L'approche innovante de l'internat d'élite

L'Institut auf dem Rosenberg emprunte en effet de nouvelles voies: les classes sont divisées en fonction des capacités et non de l'âge, les élèves ont la liberté de choisir leurs matières selon leurs propres intérêts et objectifs; les horaires ne servent que de cadre d'orientation. Une grande importance est accordée au fait d'encourager au mieux le potentiel des enfants. «Il peut donc tout à fait arriver qu'une élève plus jeune suive des cours de mathématiques en 12e année», explique Bernhard Gademann.

Une technologie spécifique, y compris une application, a été développée pour la mise en œuvre d'une planification aussi complexe et individuelle. «Nous voulons prendre les enfants et les adolescents par la main et les encourager au mieux dans leur développement personnel.» Ils peuvent en outre choisir parmi une série de cours extrascolaires – comme la poterie ou la robotique – pour développer leurs intérêts.

Dans le laboratoire de l'institution, les élèves travaillent sur des projets proches de la pratique – notamment avec l'utilisation de robots.

L'institut accorde une grande importance à la pratique. En mathématiques, par exemple, il ne s'agit pas d'algèbre, mais de calculs issus du «monde réel». En physique, les élèves ne se contentent pas de dessiner un circuit électrique sur papier, ils démontent par exemple un plafonnier pour l'observer de l'intérieur.

Projet spatial avec imprimante 3D

L'institut invite également des représentants d'entreprises leaders qui travaillent à trouver des solutions à des problématiques diverses. «Les enseignants ne sont pas des demi-dieux omniscients», estime Bernhard Gademann. Dans un monde en constante évolution, ils doivent ainsi s'adapter à leur environnement et soutenir les élèves par leurs connaissances.

■ DONNÉES BRUTES:
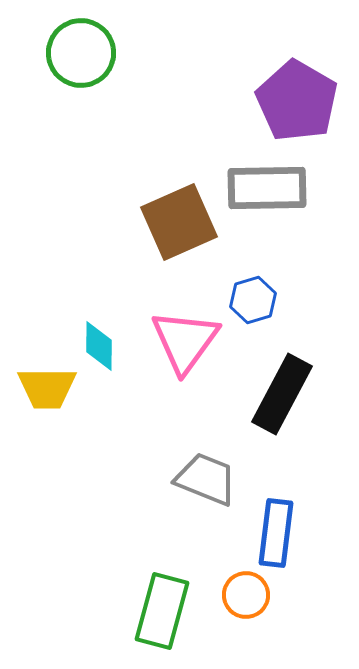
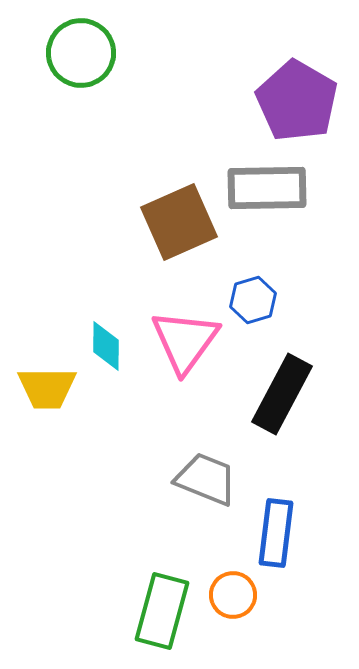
cyan diamond: moved 7 px right
orange circle: moved 13 px left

■ VOTRE OBJECTIF: D'après le texte sur l'internat d'élite, selon quel critère les classes de l'Institut auf dem Rosenberg sont-elles divisées ?

■ EN RÉPONSE: Les classes sont divisées en fonction des capacités, et non de l'âge.